Alors que les reportages et les images se succédaient dans les derniers mois sur la crise des réfugiés syriens à l’international, quatre anciens étudiants en droit de l’Université de Montréal nouvellement arrivés sur le marché du travail, ont senti l’urgence d’agir, mais sans savoir où se diriger.

«C’est vraiment la cause qui est venue nous chercher à la base, affirme d’emblée Alexandre Morin, l’un des cofondateurs de l’Association du jeune Montréal. Quand on s’est rencontrés, on était quatre jeunes qui avaient de l’expérience dans l’événementiel, donc on s’est dit qu’une soirée-bénéfice serait un bon moyen d’aller chercher de l’argent pour la cause.»

Ces quatre jeunes ont parlé à d’autres jeunes professionnels de leur entourage, et l’engouement s’est propagé, si bien qu’ils sont maintenant une équipe de 12 bénévoles autour de l’événement.

Ils organisent, le 1er avril prochain, une soirée caritative au profit de l’Agence de l’ONU pour les réfugiés. Leur objectif? Amasser de 50 000$ à 100 000$ au cours de cette soirée et verser tous les profits à cette agence.
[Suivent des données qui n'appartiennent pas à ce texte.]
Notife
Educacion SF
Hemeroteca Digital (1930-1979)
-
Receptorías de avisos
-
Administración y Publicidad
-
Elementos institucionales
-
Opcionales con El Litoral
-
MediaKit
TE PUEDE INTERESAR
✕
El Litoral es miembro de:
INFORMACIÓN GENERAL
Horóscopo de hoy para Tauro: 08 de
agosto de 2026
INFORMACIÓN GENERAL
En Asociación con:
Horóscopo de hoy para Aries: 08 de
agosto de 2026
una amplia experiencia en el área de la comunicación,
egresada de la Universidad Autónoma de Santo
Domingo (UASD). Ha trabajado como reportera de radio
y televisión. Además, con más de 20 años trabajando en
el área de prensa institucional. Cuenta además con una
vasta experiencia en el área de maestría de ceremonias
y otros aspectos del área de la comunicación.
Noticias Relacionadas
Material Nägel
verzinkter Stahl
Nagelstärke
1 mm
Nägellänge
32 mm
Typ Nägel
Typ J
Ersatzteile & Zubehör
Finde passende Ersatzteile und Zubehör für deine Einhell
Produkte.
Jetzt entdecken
«Les gens qui se sont joints à nous ont tellement d’énergie à mettre, des ressources, des contacts… On a réalisé qu’il y avait un besoin. Donc, on s’est dit qu’il y avait une possibilité pour refaire cet événement annuellement», ajoute le jeune avocat.

De là est née l’Association du jeune Montréal. Une manière pour eux de s’impliquer dans des causes qui leur tiennent à cœur, alors que l’actualité les confronte à plusieurs enjeux, dit-il.
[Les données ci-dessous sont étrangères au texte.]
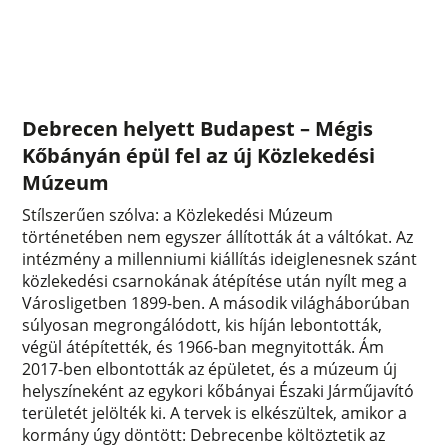
Debrecen helyett Budapest – Mégis
Kőbányán épül fel az új Közlekedési
Múzeum
Stílszerűen szólva: a Közlekedési Múzeum
történetében nem egyszer állították át a váltókat. Az
intézmény a millenniumi kiállítás ideiglenesnek szánt
közlekedési csarnokának átépítése után nyílt meg a
Városligetben 1899-ben. A második világháborúban
súlyosan megrongálódott, kis híján lebontották,
végül átépítették, és 1966-ban megnyitották. Ám
2017-ben elbontották az épületet, és a múzeum új
helyszíneként az egykori kőbányai Északi Járműjavító
területét jelölték ki. A tervek is elkészültek, amikor a
kormány úgy döntött: Debrecenbe költöztetik az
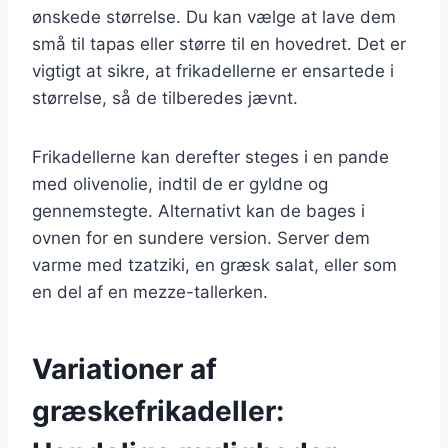
ønskede størrelse. Du kan vælge at lave dem
små til tapas eller større til en hovedret. Det er
vigtigt at sikre, at frikadellerne er ensartede i
størrelse, så de tilberedes jævnt.
Frikadellerne kan derefter steges i en pande
med olivenolie, indtil de er gyldne og
gennemstegte. Alternativt kan de bages i
ovnen for en sundere version. Server dem
varme med tzatziki, en græsk salat, eller som
en del af en mezze-tallerken.
Variationer af
græskefrikadeller:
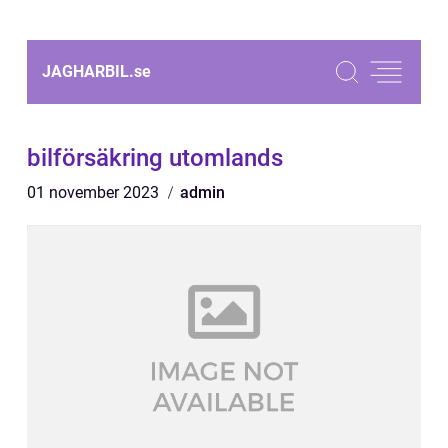
JAGHARBIL.
se
bilförsäkring utomlands
01 november 2023
admin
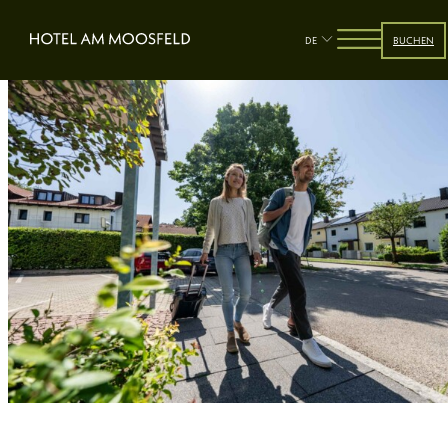
DE
BUCHEN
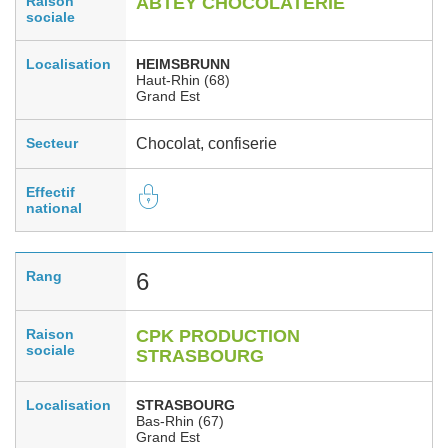
Raison
ABTEY CHOCOLATERIE
sociale
Localisation
HEIMSBRUNN
Haut-Rhin (68)
Grand Est
Secteur
Chocolat, confiserie
Effectif
national
Rang
6
Raison
CPK PRODUCTION
sociale
STRASBOURG
Localisation
STRASBOURG
Bas-Rhin (67)
Grand Est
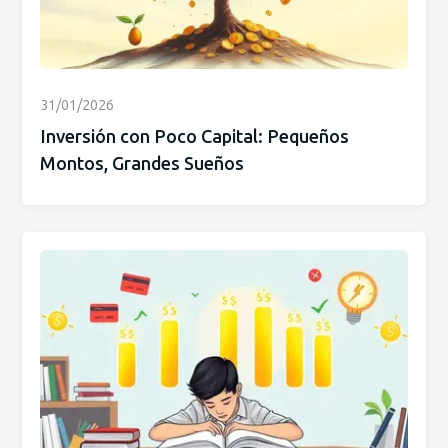
31/01/2026
Inversión con Poco Capital: Pequeños
Montos, Grandes Sueños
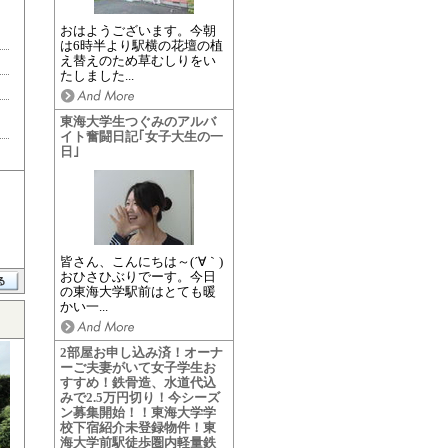
おはようございます。今朝
は6時半より駅横の花壇の植
え替えのため草むしりをい
たしました...
東海大学生つぐみのアルバ
イト奮闘日記｢女子大生の一
日｣
皆さん、こんにちは～(´∀｀)
おひさひぶりでーす。今日
の東海大学駅前はとても暖
かい一...
2部屋お申し込み済！オーナ
ーご夫妻がいて女子学生お
すすめ！鉄骨造、水道代込
みで2.5万円切り！今シーズ
ン募集開始！！東海大学学
校下宿紹介未登録物件！東
海大学前駅徒歩圏内軽量鉄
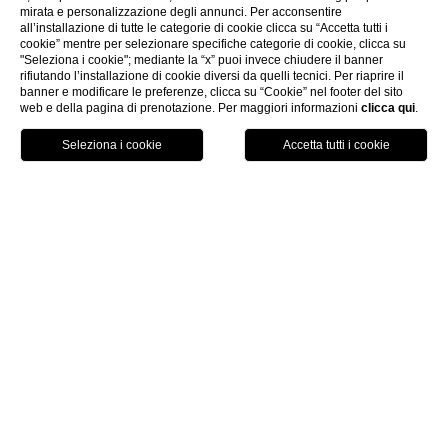
mirata e personalizzazione degli annunci. Per acconsentire
CHIUDI
all’installazione di tutte le categorie di cookie clicca su “Accetta tutti i
Dove siamo
cookie” mentre per selezionare specifiche categorie di cookie, clicca su
Offerte
"Seleziona i cookie"; mediante la “x” puoi invece chiudere il banner
rifiutando l’installazione di cookie diversi da quelli tecnici. Per riaprire il
Check-in online
banner e modificare le preferenze, clicca su “Cookie” nel footer del sito
web e della pagina di prenotazione. Per maggiori informazioni
clicca qui
.
PRENOTA
camere & suite
panoramic suite
camere & suite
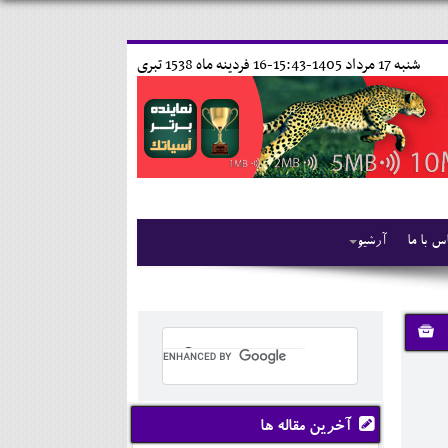
شنبه 17 مرداد 1405-15:43-
16 فردينه ماه 1538 تبری
س با ما
آرشیو
آخرین مقاله ها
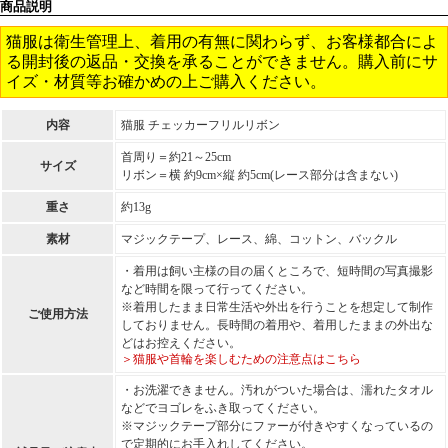
商品説明
猫服は衛生管理上、着用の有無に関わらず、お客様都合によ
る開封後の返品・交換を承ることができません。購入前にサ
イズ・材質等お確かめの上ご購入ください。
内容
猫服 チェッカーフリルリボン
首周り＝約21～25cm
サイズ
リボン＝横 約9cm×縦 約5cm(レース部分は含まない)
重さ
約13g
素材
マジックテープ、レース、綿、コットン、バックル
・着用は飼い主様の目の届くところで、短時間の写真撮影
など時間を限って行ってください。
※着用したまま日常生活や外出を行うことを想定して制作
ご使用方法
しておりません。長時間の着用や、着用したままの外出な
どはお控えください。
＞猫服や首輪を楽しむための注意点はこちら
・お洗濯できません。汚れがついた場合は、濡れたタオル
などでヨゴレをふき取ってください。
※マジックテープ部分にファーが付きやすくなっているの
で定期的にお手入れしてください。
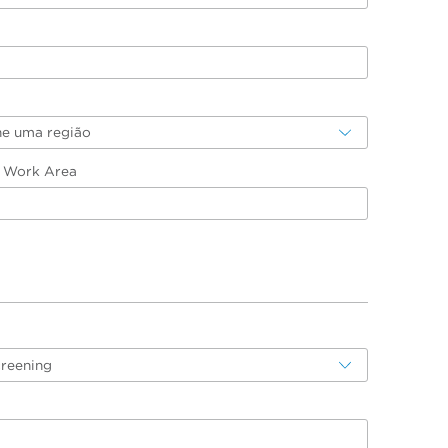
ne uma região
/ Work Area
creening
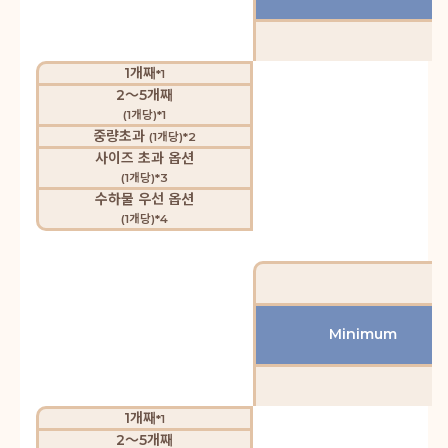
1개째
*1
2～5개째
(1개당)*1
중량초과
(1개당)*2
사이즈 초과 옵션
(1개당)*3
수하물 우선 옵션
(1개당)*4
Minimum
1개째
*1
2～5개째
«Il y a beaucoup de possibilités quand on baigne déjà un peu dans le communautaire, mais des fois, quand on arrive sur le marché du travail, on ne sait pas trop par où s’y prendre» – Alexandre Morin, cofondateur de l’Association du jeune Montréal

Ils n’ont pas la prétention de représenter «tous les jeunes de Montréal», dit M. Morin. Leur nom est plutôt choisi pour ce qu’ils sont: de jeunes professionnels qui s’impliquent bénévolement. Ils souhaitent aussi soutenir des causes qui touchent les jeunes, comme la crise des réfugiés, qui a bouleversé plusieurs jeunes de Montréal.

«Il y a des organisations dans lesquels les jeunes peuvent s’impliquer à Montréal, mais souvent la cause est déjà choisie, et c’est la même cause qui revient chaque année, explique Alexandre Morin. On avait alors la liberté, avec la fondation qu’on créait, d’aller chercher des causes nous-mêmes, d’intervenir dans l’urgence, là où sont les besoins.»

Les soirées caritatives de l’Association du jeune Montréal seront donc consacrées à un organisme différent chaque année. «On va essayer éventuellement d’avoir la crédibilité, la portée, le réseau nécessaire pour pouvoir faire rayonner d’autres causes moins connues ou donner une voix à des organismes qui n’en ont pas forcément autrement», ajoute-t-il. Des enjeux locaux, comme l’itinérance et la situation des peuples autochtones, pourraient en faire partie.

L’Agence des Nations unies pour les réfugiés œuvre directement sur le terrain en fournissant du matériel aux camps de réfugiés.

Plusieurs dignitaires, dont la ministre de l’Immigration Kathleen Weil, et des personnes du milieu des affaires ont confirmé leur présence à la soirée du 1er avril. L’Association espère surtout mettre en lien le milieu des affaires avec des causes qu’il souhaiterait soutenir. Sans nommer lequel, M. Morin souligne qu’un commanditaire a déjà montré son intérêt pour établir une relation à long terme avec l’Agence de l’ONU pour les réfugiés.

«Ma plus grande surprise dans tout ça, c’est la réponse qu’on a eue à la fois des jeunes et des entreprises. On sort de l’université, on n’est pas nécessairement très connus dans le milieu des affaires, mais pourtant les gens ont été très sensibles à la cause», dit-il.

Près d’une quinzaine de tables de 10 personnes ont déjà été réservées par des entreprises en plus des billets individuels.

Mais avec un billet à 225$ pour le banquet et 135$ pour le party, réussiront-ils à rejoindre beaucoup de jeunes? «En effet, ce n’est pas donné, reconnaît Alexandre Morin. On réalise très bien que ce ne sont pas tous les jeunes qui ont les moyens de venir assister à la soirée, mais on les encourage à solliciter leur employeur [pour s’impliquer dans la soirée].»

Les prochaines causes pourraient être choisies par un «conseil de sages», dans lequel l’Association irait chercher des conseillers avec plus d’expérience, bien que les événements continueraient à être organisés par des jeunes.